[Collected data]
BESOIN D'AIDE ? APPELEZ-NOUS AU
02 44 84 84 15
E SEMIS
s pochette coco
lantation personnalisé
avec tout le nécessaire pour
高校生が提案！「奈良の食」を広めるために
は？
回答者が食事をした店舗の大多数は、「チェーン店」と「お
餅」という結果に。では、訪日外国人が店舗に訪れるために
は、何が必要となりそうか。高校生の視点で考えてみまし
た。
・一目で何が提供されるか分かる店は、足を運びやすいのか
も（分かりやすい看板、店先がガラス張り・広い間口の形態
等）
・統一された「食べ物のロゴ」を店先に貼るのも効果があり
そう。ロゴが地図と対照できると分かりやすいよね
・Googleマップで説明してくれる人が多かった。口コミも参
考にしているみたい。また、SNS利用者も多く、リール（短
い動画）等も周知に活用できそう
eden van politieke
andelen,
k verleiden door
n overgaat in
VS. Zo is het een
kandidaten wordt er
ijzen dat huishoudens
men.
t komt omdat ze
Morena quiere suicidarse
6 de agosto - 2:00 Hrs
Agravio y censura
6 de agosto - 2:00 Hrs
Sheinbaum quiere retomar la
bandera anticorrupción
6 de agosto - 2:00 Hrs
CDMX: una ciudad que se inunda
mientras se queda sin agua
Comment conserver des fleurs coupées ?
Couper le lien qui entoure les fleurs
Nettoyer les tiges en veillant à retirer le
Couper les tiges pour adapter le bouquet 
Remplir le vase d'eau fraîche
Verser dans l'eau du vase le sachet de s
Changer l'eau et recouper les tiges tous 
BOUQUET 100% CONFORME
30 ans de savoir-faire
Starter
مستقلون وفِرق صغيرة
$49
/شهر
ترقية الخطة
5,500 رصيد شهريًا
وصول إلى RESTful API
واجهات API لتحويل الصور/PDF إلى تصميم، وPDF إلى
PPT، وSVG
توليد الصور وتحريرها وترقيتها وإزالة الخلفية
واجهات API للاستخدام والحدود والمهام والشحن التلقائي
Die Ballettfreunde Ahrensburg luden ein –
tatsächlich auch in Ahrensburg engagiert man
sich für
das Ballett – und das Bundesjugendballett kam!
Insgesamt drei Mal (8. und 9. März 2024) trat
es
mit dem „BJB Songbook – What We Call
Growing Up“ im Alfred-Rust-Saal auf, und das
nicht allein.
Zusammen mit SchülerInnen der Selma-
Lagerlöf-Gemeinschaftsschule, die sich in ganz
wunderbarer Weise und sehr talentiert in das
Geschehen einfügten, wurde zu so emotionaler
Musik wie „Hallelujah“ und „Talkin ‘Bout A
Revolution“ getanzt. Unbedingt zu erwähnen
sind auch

▸ **EXERCISE BRIEF**
Where does the string "vase" appear in the records? Copy every line that holds it.

▸ **SOLUTION BELOW**
Remplir le vase d'eau fraîche
Verser dans l'eau du vase le sachet de s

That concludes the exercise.